## TASK REQUIREMENTS
In the data, find each line where the word "down" appears and list that line.

## PROVIDED DATA
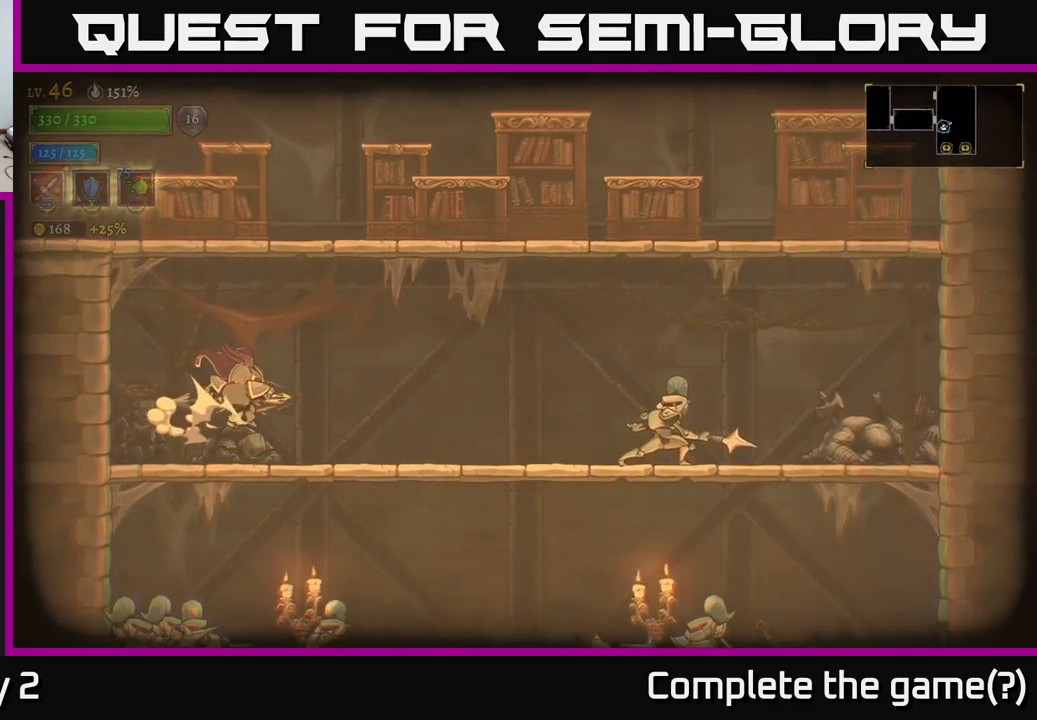
{"buttons": [], "left_stick": "right", "right_stick": "center", "events": [[167, "X", "up"]]}
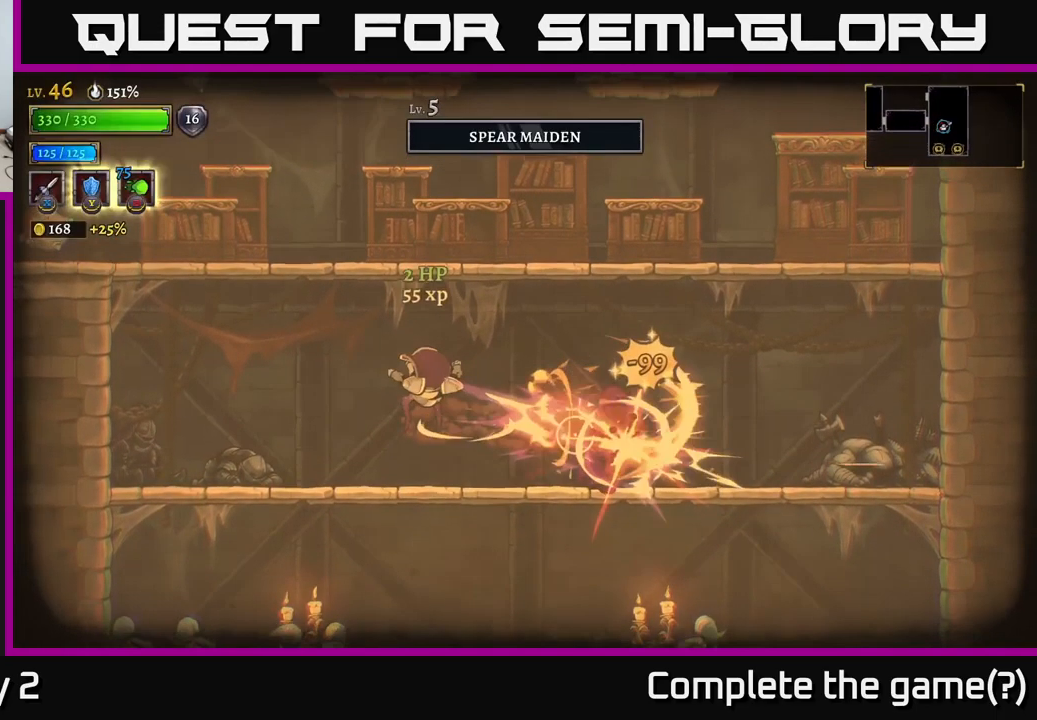
{"buttons": [], "left_stick": "right", "right_stick": "center", "events": [[67, "left_stick", "center"], [333, "left_stick", "right"]]}
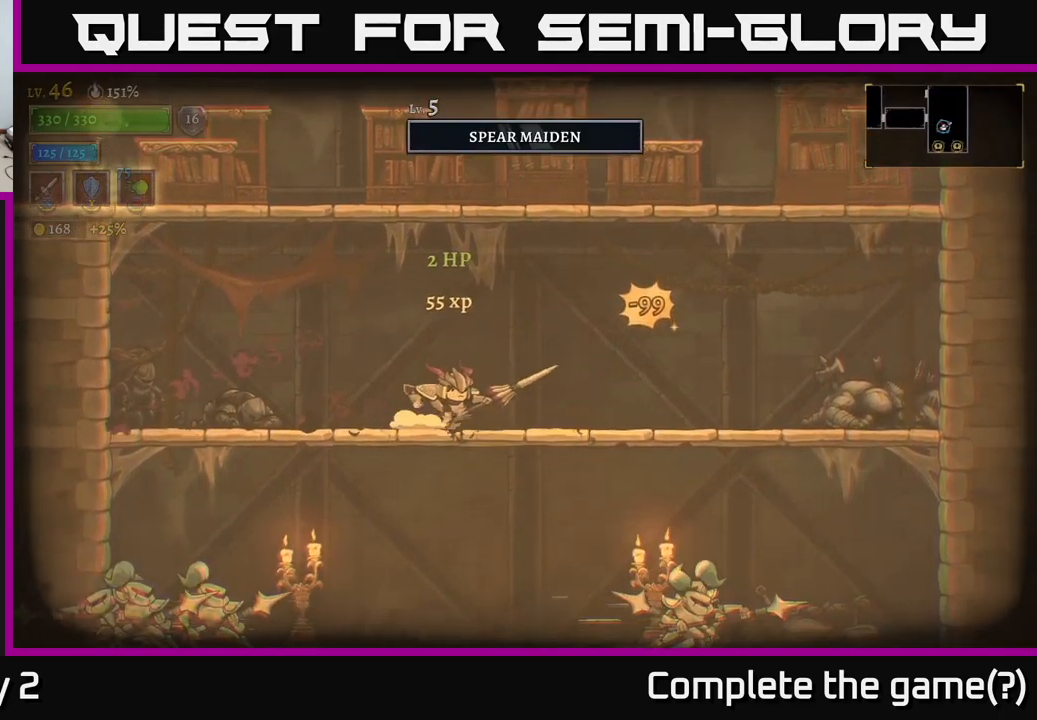
{"buttons": ["X"], "left_stick": "left", "right_stick": "center", "events": [[233, "left_stick", "down"], [250, "A", "down"], [317, "A", "up"], [400, "X", "down"], [433, "left_stick", "left"]]}
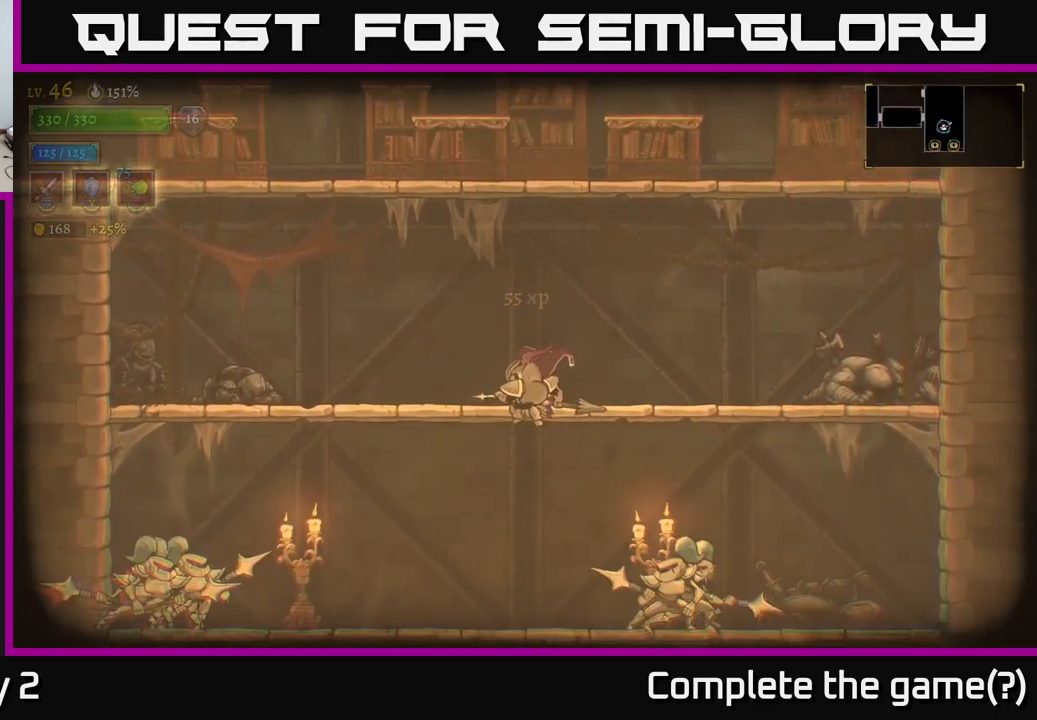
{"buttons": ["X"], "left_stick": "down-left", "right_stick": "center", "events": [[217, "left_stick", "down-left"]]}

## RESPONSE
{"buttons": ["X"], "left_stick": "left", "right_stick": "center", "events": [[233, "left_stick", "down"], [250, "A", "down"], [317, "A", "up"], [400, "X", "down"], [433, "left_stick", "left"]]}
{"buttons": ["X"], "left_stick": "down-left", "right_stick": "center", "events": [[217, "left_stick", "down-left"]]}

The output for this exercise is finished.